The Marlins thought it wise to sign Stanton to a 13-years, $325,000,000 million deal in November 2014, the largest total contract in team sports history at the time. It averaged $25,000,000 a season and $154,320.99 a game.

He hit .281 with 59 home runs and 132 RBI in 2017, winning the MVP award for the National League. But the Marlins traded him to New York after the season, making him only the second player in Major League history to be traded after a 50-home run year. It’s fair to wonder why Miami lavished such a long, expensive contract on Stanton only to trade him after he had his best statistical output of all-time.

3. Bryce Harper – Philadelphia Phillies, Major League Baseball:

Harper signed with the Phillies for 13 years and $330,000,000 in 2019. The contract was the biggest in the history of baseball and North American team sports at the time.
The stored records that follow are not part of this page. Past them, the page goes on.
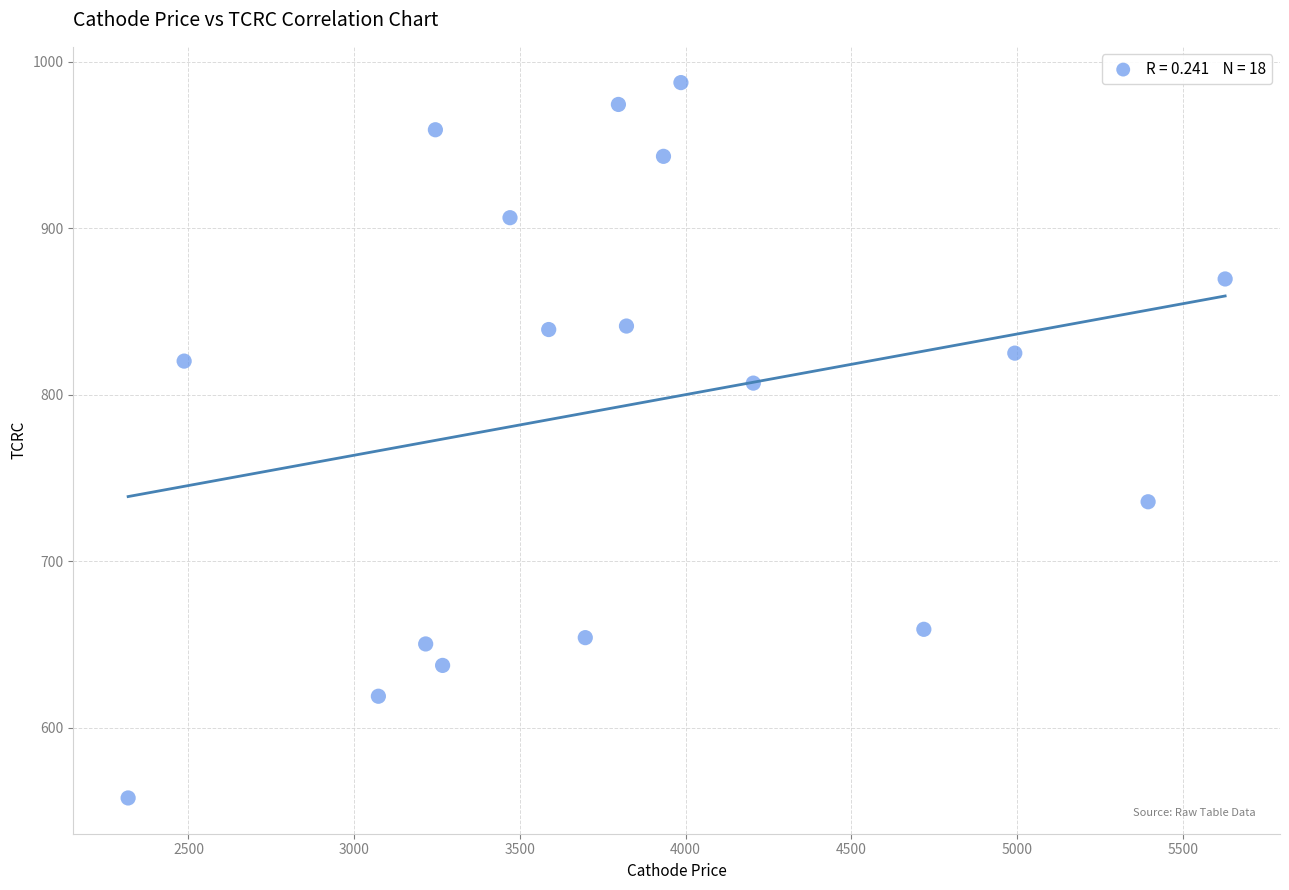

What is the range of X values (max minus min)?

3309.9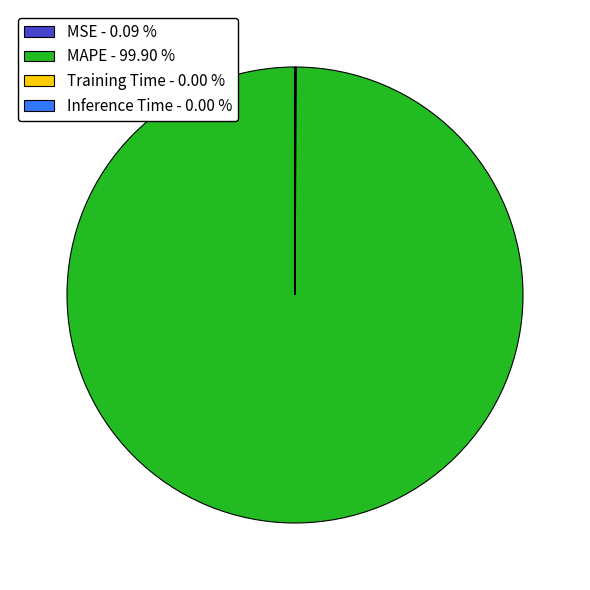

Does any single category account for the majority?

Yes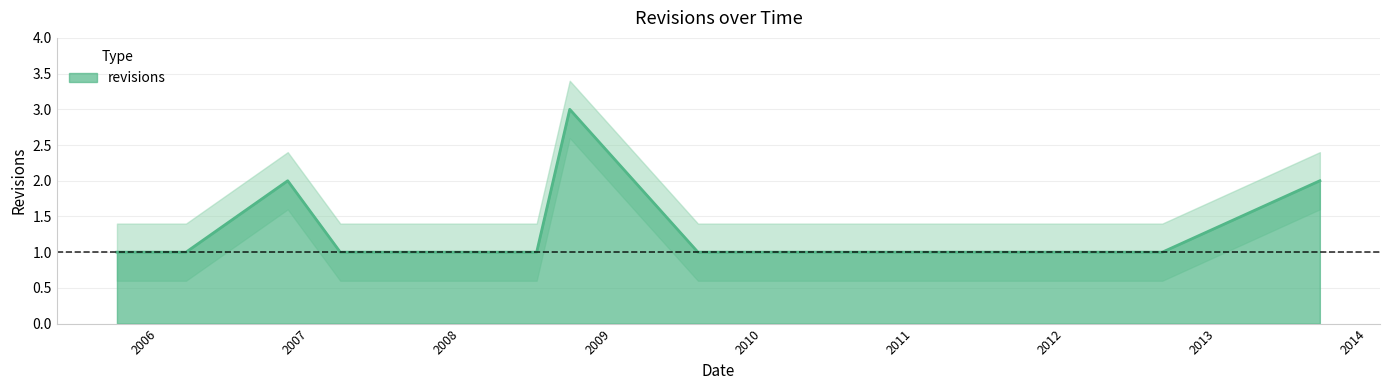

Approximately how many times larger is the value at 2006-11-09 compared to 2008-09-21?

0.7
The deal pays Harper $25,384,615 a season and $156,695.16 per game.

As is the case with two of the huge new deals of Manny Machado and Nolan Arenado, we’re not sure just how worth it this record deal is just yet. But Harper is a six-time All-Star and was the 2015 NL MVP. The Phillies were ready to spend big money, so there wasn’t a more high-profile name to pick up outside of Harper.

2. Canelo Álvarez – Boxing (DAZN):

Star boxer Álvarez signed with streaming service DAZN for 5 years and 11 fights for a total of $365,000,000 in November 2018. The deal averages $73,000,000 a year and $33,181,818.18 per fight. The deal would replace his previous contract with HBO.

With Álvarez one of the biggest stars in boxing, this deal is worth it even if it absolutely huge. DAZN made big waves in the sports world with the signing.

1. Mike Trout – Los Angeles Angels, Major League Baseball:

Finally, we’ve reached the richest overall sports contract on our list. Superstar Trout re-signed with the Angels for 12 years and $426,500,000 in March 2019. The signing topped Bryce Harper’s deal as the biggest in the history of baseball and North American team sports. The extension pays Trout $35,541,666 a year and $219,393 a game.

Largely touted as the No. 1 player in baseball, the Angels had no other move to make here. Trout is a two-time American League MVP. He rewarded the Angels for signing him to such a huge extension by becoming the AL Player of the Week for the fourth time this April.